◆ REQUIRED TASKS:
A) In the passage on drafting, retype everything from "Drafting: A Call" down to "in the making.".
B) Answer these questions from the passage on drafting:
(i) In what way does the passage say knowledge, especially wisdom, comes?
(ii) What book by Christopher Vogler is named?
(iii) Whose work does Vogler draw from in that book?

◆ DOCUMENT SEGMENT:
════════════════

What could be more hopeful than that?

Drafting: A Call to Adventure

Knowledge, especially wisdom, comes in leaps and floods and not by will power, a certain amount of time, or a set number of steps. I often wish for you and me both that knowledge came another way—a way better under our control. But if gaining understanding were easy or predictable, I doubt many would seek to attain it.

Christopher Vogler, in The Writer’s Journey, draws from Carl Jung’s psychology and Joseph Campbell’s mythic studies to examine the hero’s journey in story and the writer’s journey in creating story. I want to take his idea and push it a bit further to include any writer creating meaning, whether through story or not. While some of the process details may differ for narrative versus expository writing, every writer embarks on a quest for knowledge to achieve a goal. Every writer is a hero in the making.

════════════════

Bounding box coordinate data
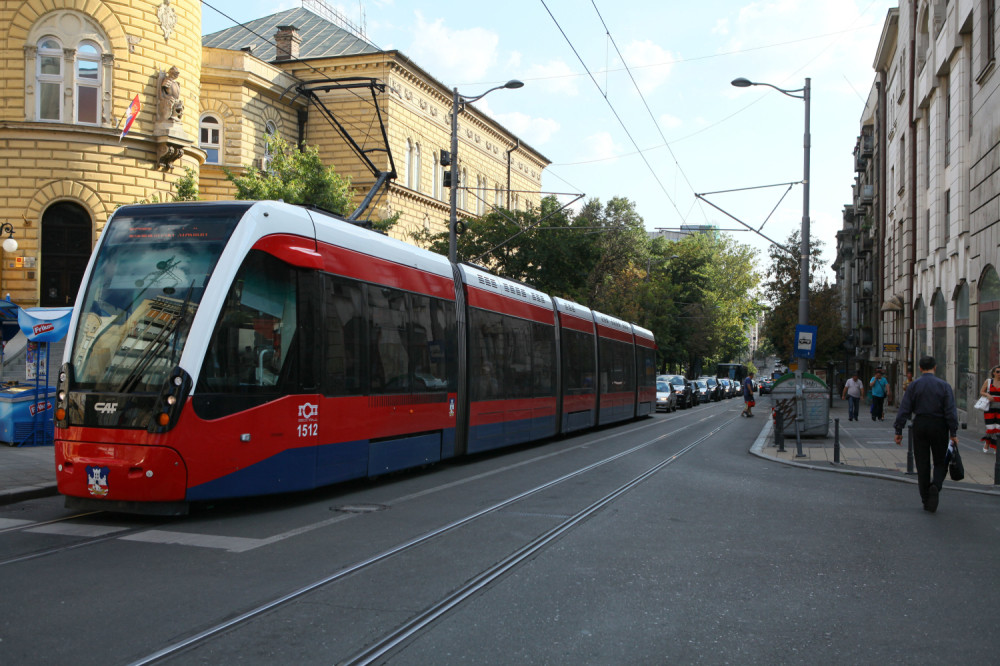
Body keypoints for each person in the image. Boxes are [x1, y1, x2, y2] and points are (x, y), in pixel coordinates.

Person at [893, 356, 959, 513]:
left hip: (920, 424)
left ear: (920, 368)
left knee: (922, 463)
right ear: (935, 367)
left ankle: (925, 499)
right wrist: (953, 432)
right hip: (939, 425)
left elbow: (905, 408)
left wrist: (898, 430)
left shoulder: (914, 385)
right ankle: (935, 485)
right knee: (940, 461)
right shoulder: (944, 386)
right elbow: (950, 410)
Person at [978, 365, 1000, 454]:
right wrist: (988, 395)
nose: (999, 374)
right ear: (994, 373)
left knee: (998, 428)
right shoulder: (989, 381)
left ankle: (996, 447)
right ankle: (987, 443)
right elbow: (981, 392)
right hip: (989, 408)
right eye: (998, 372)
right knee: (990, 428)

════════════════

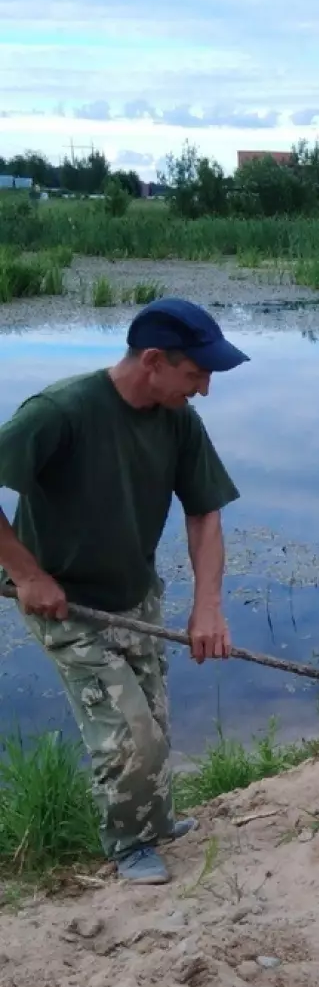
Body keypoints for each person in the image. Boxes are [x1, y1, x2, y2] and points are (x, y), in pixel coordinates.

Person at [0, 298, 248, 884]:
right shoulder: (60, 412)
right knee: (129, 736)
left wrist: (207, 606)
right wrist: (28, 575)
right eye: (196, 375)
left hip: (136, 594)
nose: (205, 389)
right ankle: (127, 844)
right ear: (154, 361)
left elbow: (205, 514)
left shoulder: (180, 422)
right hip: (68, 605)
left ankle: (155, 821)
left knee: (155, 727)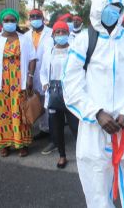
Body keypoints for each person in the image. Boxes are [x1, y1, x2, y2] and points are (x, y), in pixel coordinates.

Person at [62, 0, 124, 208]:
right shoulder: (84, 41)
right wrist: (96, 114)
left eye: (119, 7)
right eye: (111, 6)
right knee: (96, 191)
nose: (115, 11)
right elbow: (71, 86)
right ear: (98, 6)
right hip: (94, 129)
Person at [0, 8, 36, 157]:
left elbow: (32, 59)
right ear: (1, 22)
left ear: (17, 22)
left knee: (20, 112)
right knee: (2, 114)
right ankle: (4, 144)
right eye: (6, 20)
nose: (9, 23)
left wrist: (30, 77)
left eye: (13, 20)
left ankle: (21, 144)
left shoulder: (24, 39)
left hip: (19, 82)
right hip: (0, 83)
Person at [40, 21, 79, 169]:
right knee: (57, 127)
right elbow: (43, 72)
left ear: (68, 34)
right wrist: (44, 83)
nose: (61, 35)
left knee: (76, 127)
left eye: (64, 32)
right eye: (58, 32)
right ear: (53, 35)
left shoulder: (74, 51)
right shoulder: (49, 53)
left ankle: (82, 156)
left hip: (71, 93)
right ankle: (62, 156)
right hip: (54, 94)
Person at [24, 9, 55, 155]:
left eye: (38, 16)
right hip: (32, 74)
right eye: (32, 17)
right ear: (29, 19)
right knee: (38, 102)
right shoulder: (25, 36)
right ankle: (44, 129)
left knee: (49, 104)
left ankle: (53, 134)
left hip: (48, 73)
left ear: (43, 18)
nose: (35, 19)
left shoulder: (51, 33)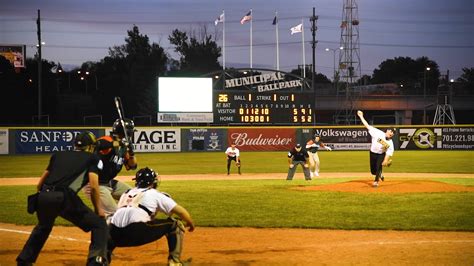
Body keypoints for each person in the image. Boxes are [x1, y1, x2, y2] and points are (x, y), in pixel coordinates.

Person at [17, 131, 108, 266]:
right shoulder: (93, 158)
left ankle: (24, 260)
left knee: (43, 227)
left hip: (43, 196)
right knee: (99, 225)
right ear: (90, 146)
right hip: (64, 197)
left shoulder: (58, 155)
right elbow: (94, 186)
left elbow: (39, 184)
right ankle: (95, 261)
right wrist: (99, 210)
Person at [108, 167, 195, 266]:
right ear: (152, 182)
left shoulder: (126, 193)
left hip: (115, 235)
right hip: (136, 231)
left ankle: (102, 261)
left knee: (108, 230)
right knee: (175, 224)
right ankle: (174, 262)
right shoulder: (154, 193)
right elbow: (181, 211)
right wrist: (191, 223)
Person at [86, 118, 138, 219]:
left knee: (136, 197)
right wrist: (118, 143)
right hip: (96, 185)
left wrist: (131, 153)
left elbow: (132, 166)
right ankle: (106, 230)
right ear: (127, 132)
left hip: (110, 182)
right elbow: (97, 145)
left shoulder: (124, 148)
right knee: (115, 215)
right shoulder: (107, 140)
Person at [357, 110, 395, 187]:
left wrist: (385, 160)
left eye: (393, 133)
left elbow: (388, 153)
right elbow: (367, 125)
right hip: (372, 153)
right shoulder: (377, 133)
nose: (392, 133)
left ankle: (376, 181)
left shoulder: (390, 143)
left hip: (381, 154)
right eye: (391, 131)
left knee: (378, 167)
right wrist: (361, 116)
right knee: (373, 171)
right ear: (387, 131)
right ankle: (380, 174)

════════════════

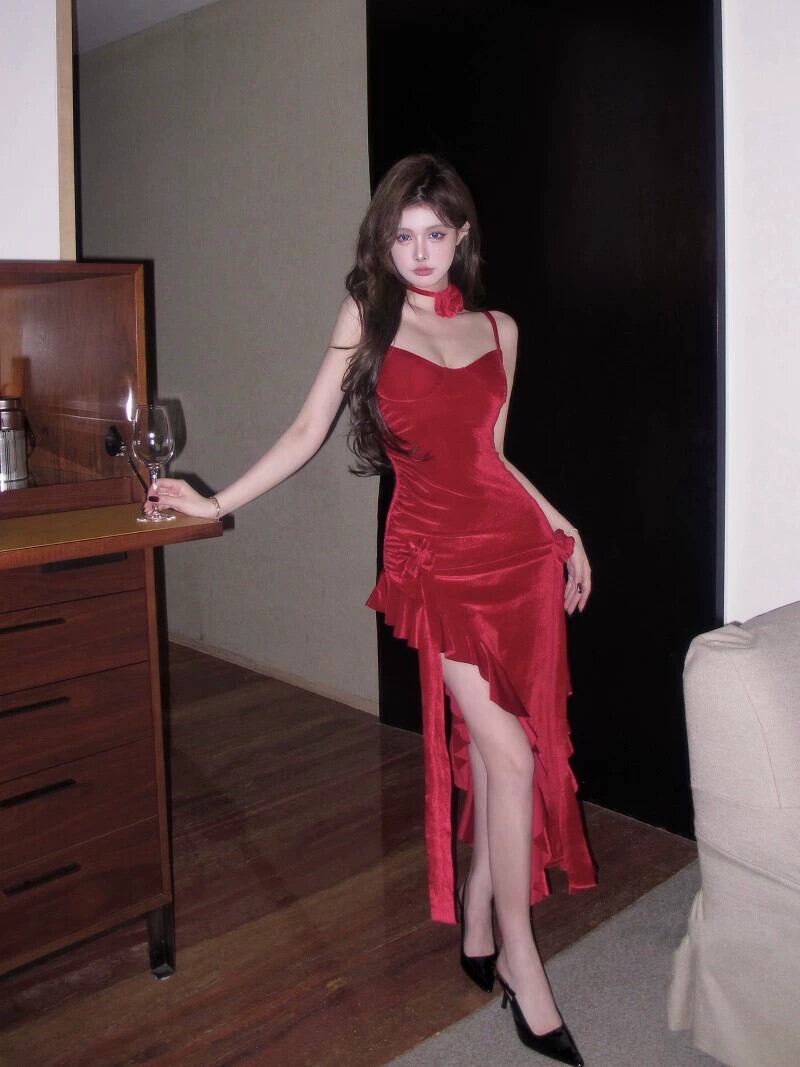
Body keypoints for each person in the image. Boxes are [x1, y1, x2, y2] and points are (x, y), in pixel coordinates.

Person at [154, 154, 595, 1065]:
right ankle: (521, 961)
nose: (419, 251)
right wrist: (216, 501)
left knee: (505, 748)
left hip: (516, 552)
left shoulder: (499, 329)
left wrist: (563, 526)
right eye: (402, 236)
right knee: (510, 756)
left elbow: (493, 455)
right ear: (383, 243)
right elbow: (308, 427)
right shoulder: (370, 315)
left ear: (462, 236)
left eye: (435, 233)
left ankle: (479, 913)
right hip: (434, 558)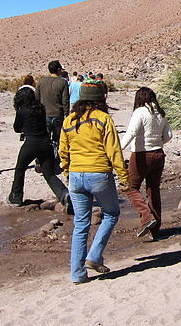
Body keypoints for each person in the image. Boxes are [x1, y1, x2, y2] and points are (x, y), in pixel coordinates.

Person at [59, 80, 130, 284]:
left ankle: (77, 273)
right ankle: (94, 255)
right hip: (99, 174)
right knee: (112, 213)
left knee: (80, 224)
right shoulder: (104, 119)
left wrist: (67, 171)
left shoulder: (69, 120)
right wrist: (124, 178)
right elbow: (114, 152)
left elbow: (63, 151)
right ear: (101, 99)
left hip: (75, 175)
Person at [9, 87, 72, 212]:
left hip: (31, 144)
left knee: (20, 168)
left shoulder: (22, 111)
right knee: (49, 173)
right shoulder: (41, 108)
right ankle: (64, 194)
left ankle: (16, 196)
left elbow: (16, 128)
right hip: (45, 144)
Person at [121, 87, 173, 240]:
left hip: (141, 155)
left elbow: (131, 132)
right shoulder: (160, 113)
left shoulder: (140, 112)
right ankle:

════════════════

◆ RESPONSES BY ITEM NUMBER:
A)
Drafting: A Call to Adventure

Knowledge, especially wisdom, comes in leaps and floods and not by will power, a certain amount of time, or a set number of steps. I often wish for you and me both that knowledge came another way—a way better under our control. But if gaining understanding were easy or predictable, I doubt many would seek to attain it.

Christopher Vogler, in The Writer’s Journey, draws from Carl Jung’s psychology and Joseph Campbell’s mythic studies to examine the hero’s journey in story and the writer’s journey in creating story. I want to take his idea and push it a bit further to include any writer creating meaning, whether through story or not. While some of the process details may differ for narrative versus expository writing, every writer embarks on a quest for knowledge to achieve a goal. Every writer is a hero in the making.

B)
(i) In leaps and floods, not by will power, a certain amount of time, or a set number of steps.
(ii) The Writer's Journey.
(iii) Carl Jung's psychology and Joseph Campbell's mythic studies.